● **REQUIRED WORK**
Could you print the stretch of lines below from the one with "Sometimes, however, it’s" through the one with "Single procedure results", exactly as they stand and without any pictures?

:: DATA FOR PROCESSING ::

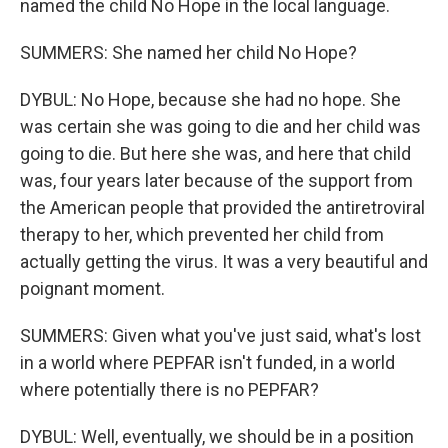
named the child No Hope in the local language.
SUMMERS: She named her child No Hope?
DYBUL: No Hope, because she had no hope. She
was certain she was going to die and her child was
going to die. But here she was, and here that child
was, four years later because of the support from
the American people that provided the antiretroviral
therapy to her, which prevented her child from
actually getting the virus. It was a very beautiful and
poignant moment.
SUMMERS: Given what you've just said, what's lost
in a world where PEPFAR isn't funded, in a world
where potentially there is no PEPFAR?
DYBUL: Well, eventually, we should be in a position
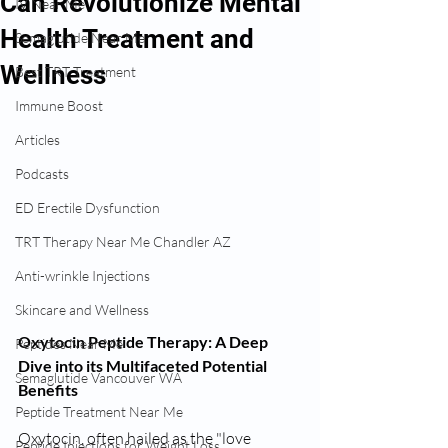
Can Revolutionize Mental
IV Near Me
Health Treatment and
Semaglutide Near Me
Wellness
Best TRT Treatment
Immune Boost
Articles
Podcasts
ED Erectile Dysfunction
TRT Therapy Near Me Chandler AZ
Anti-wrinkle Injections
Skincare and Wellness
Oxytocin Peptide Therapy: A Deep 
Peptides Near Me
Dive into its Multifaceted Potential 
Semaglutide Vancouver WA
Benefits
Peptide Treatment Near Me
Oxytocin, often hailed as the "love 
Peptide Injections for Weight Loss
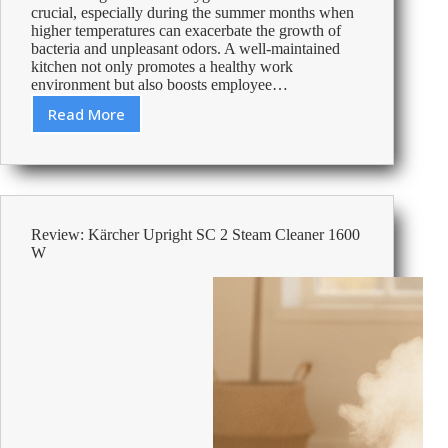
crucial, especially during the summer months when
higher temperatures can exacerbate the growth of
bacteria and unpleasant odors. A well-maintained
kitchen not only promotes a healthy work
environment but also boosts employee…
Read More
Essential
Summer
Checklist
for
Office
Kitchen
Review: Kärcher Upright SC 2 Steam Cleaner 1600
Hygiene
W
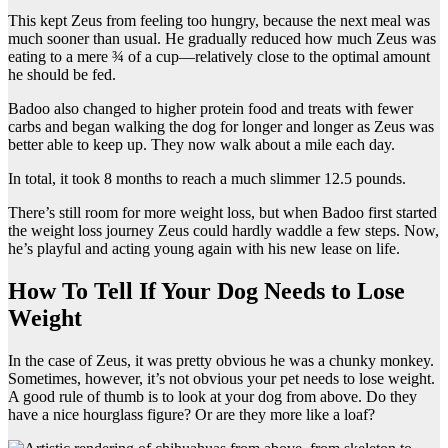
This kept Zeus from feeling too hungry, because the next meal was
much sooner than usual. He gradually reduced how much Zeus was
eating to a mere ¾ of a cup—relatively close to the optimal amount
he should be fed.
Badoo also changed to higher protein food and treats with fewer
carbs and began walking the dog for longer and longer as Zeus was
better able to keep up. They now walk about a mile each day.
In total, it took 8 months to reach a much slimmer 12.5 pounds.
There’s still room for more weight loss, but when Badoo first started
the weight loss journey Zeus could hardly waddle a few steps. Now,
he’s playful and acting young again with his new lease on life.
How To Tell If Your Dog Needs to Lose
Weight
In the case of Zeus, it was pretty obvious he was a chunky monkey.
Sometimes, however, it’s not obvious your pet needs to lose weight.
A good rule of thumb is to look at your dog from above. Do they
have a nice hourglass figure? Or are they more like a loaf?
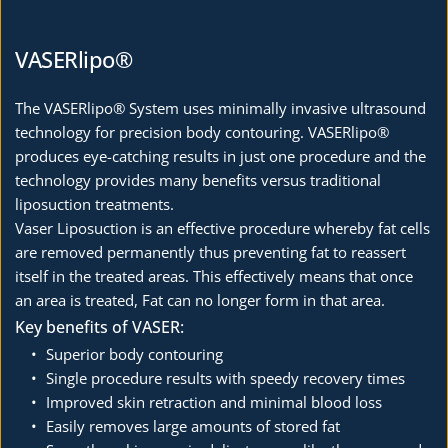
VASERlipo®
The VASERlipo® System uses minimally invasive ultrasound 
technology for precision body contouring. VASERlipo® 
produces eye-catching results in just one procedure and the 
technology provides many benefits versus traditional 
liposuction treatments.
Vaser Liposuction is an effective procedure whereby fat cells 
are removed permanently thus preventing fat to reassert 
itself in the treated areas. This effectively means that once 
an area is treated, Fat can no longer form in that area. 
Key benefits of VASER:
Superior body contouring
Single procedure results with speedy recovery times
Improved skin retraction and minimal blood loss
Easily removes large amounts of stored fat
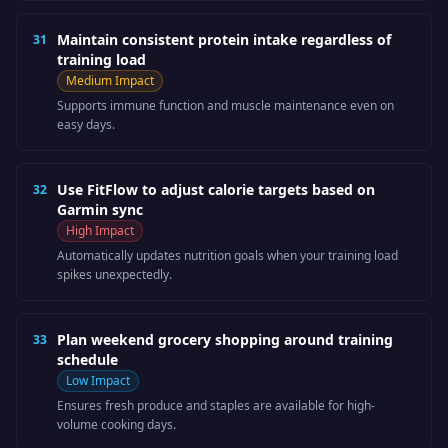
Maintain consistent protein intake regardless of
31
training load
Medium
Impact
Supports immune function and muscle maintenance even on
easy days.
Use FitFlow to adjust calorie targets based on
32
Garmin sync
High
Impact
Automatically updates nutrition goals when your training load
spikes unexpectedly.
Plan weekend grocery shopping around training
33
schedule
Low
Impact
Ensures fresh produce and staples are available for high-
volume cooking days.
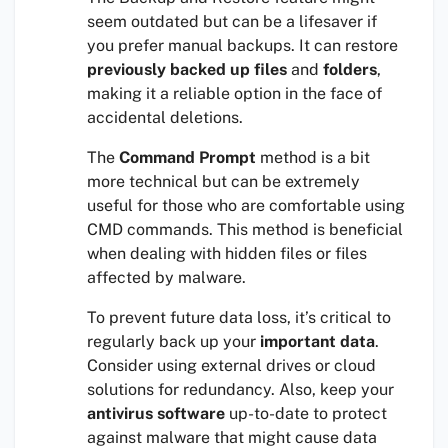
seem outdated but can be a lifesaver if
you prefer manual backups. It can restore
previously backed up files
and
folders
,
making it a reliable option in the face of
accidental deletions.
The
Command Prompt
method is a bit
more technical but can be extremely
useful for those who are comfortable using
CMD commands. This method is beneficial
when dealing with hidden files or files
affected by malware.
To prevent future data loss, it’s critical to
regularly back up your
important data
.
Consider using external drives or cloud
solutions for redundancy. Also, keep your
antivirus software
up-to-date to protect
against malware that might cause data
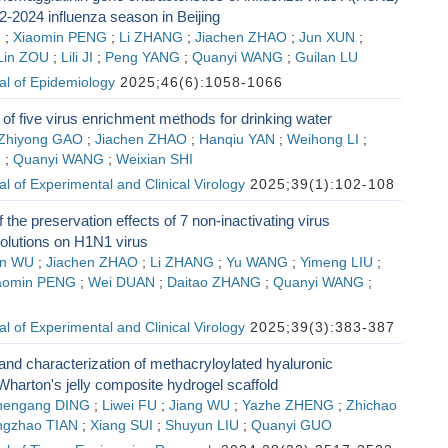
2-2024 influenza season in Beijing
G
;
Xiaomin PENG
;
Li ZHANG
;
Jiachen ZHAO
;
Jun XUN
;
Lin ZOU
;
Lili JI
;
Peng YANG
;
Quanyi WANG
;
Guilan LU
al of Epidemiology
2025;46(6):1058-1066
f five virus enrichment methods for drinking water
Zhiyong GAO
;
Jiachen ZHAO
;
Hanqiu YAN
;
Weihong LI
;
G
;
Quanyi WANG
;
Weixian SHI
l of Experimental and Clinical Virology
2025;39(1):102-108
 the preservation effects of 7 non-inactivating virus
solutions on H1N1 virus
n WU
;
Jiachen ZHAO
;
Li ZHANG
;
Yu WANG
;
Yimeng LIU
;
aomin PENG
;
Wei DUAN
;
Daitao ZHANG
;
Quanyi WANG
;
l of Experimental and Clinical Virology
2025;39(3):383-387
and characterization of methacryloylated hyaluronic
 Wharton's jelly composite hydrogel scaffold
hengang DING
;
Liwei FU
;
Jiang WU
;
Yazhe ZHENG
;
Zhichao
gzhao TIAN
;
Xiang SUI
;
Shuyun LIU
;
Quanyi GUO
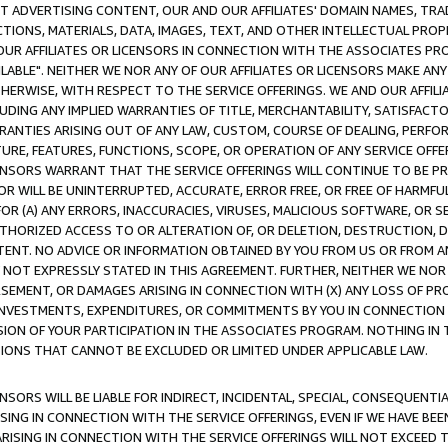
CT ADVERTISING CONTENT, OUR AND OUR AFFILIATES' DOMAIN NAMES, T
TIONS, MATERIALS, DATA, IMAGES, TEXT, AND OTHER INTELLECTUAL PR
OUR AFFILIATES OR LICENSORS IN CONNECTION WITH THE ASSOCIATES PRO
AVAILABLE". NEITHER WE NOR ANY OF OUR AFFILIATES OR LICENSORS MAKE 
HERWISE, WITH RESPECT TO THE SERVICE OFFERINGS. WE AND OUR AFFILI
UDING ANY IMPLIED WARRANTIES OF TITLE, MERCHANTABILITY, SATISFACTO
ANTIES ARISING OUT OF ANY LAW, CUSTOM, COURSE OF DEALING, PERFO
URE, FEATURES, FUNCTIONS, SCOPE, OR OPERATION OF ANY SERVICE OFFER
CENSORS WARRANT THAT THE SERVICE OFFERINGS WILL CONTINUE TO BE PR
OR WILL BE UNINTERRUPTED, ACCURATE, ERROR FREE, OR FREE OF HARMF
 FOR (A) ANY ERRORS, INACCURACIES, VIRUSES, MALICIOUS SOFTWARE, OR
THORIZED ACCESS TO OR ALTERATION OF, OR DELETION, DESTRUCTION, DA
TENT. NO ADVICE OR INFORMATION OBTAINED BY YOU FROM US OR FROM
NOT EXPRESSLY STATED IN THIS AGREEMENT. FURTHER, NEITHER WE NOR A
EMENT, OR DAMAGES ARISING IN CONNECTION WITH (X) ANY LOSS OF PR
Y INVESTMENTS, EXPENDITURES, OR COMMITMENTS BY YOU IN CONNECTION
ION OF YOUR PARTICIPATION IN THE ASSOCIATES PROGRAM. NOTHING IN 
ATIONS THAT CANNOT BE EXCLUDED OR LIMITED UNDER APPLICABLE LAW.
NSORS WILL BE LIABLE FOR INDIRECT, INCIDENTAL, SPECIAL, CONSEQUENT
ISING IN CONNECTION WITH THE SERVICE OFFERINGS, EVEN IF WE HAVE BEE
ARISING IN CONNECTION WITH THE SERVICE OFFERINGS WILL NOT EXCEED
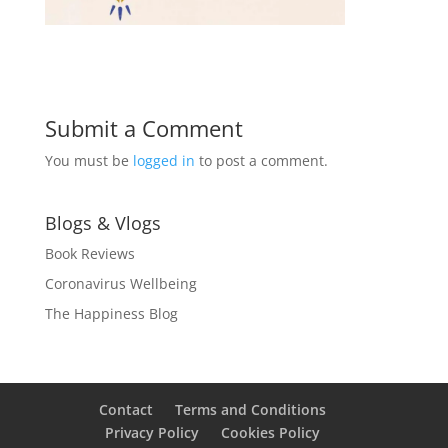
Submit a Comment
You must be
logged in
to post a comment.
Blogs & Vlogs
Book Reviews
Coronavirus Wellbeing
The Happiness Blog
Contact
Terms and Conditions
Privacy Policy
Cookies Policy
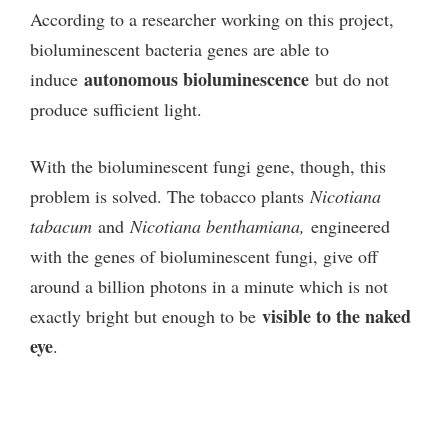
According to a researcher working on this project,
bioluminescent bacteria genes are able to
autonomous bioluminescence
induce
but do not
produce sufficient light.
With the bioluminescent fungi gene, though, this
problem is solved. The tobacco plants
Nicotiana
tabacum
and
Nicotiana benthamiana,
engineered
with the genes of bioluminescent fungi, give off
around a billion photons in a minute which is not
visible to the naked
exactly bright but enough to be
eye
.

:::

● **TASK RESULT**
Sometimes, however, it’s not obvious your pet needs to lose weight.
A good rule of thumb is to look at your dog from above. Do they
have a nice hourglass figure? Or are they more like a loaf?
VASERlipo®
The VASERlipo® System uses minimally invasive ultrasound 
technology for precision body contouring. VASERlipo® 
produces eye-catching results in just one procedure and the 
technology provides many benefits versus traditional 
liposuction treatments.
Vaser Liposuction is an effective procedure whereby fat cells 
are removed permanently thus preventing fat to reassert 
itself in the treated areas. This effectively means that once 
an area is treated, Fat can no longer form in that area. 
Key benefits of VASER:
Superior body contouring
Single procedure results with speedy recovery times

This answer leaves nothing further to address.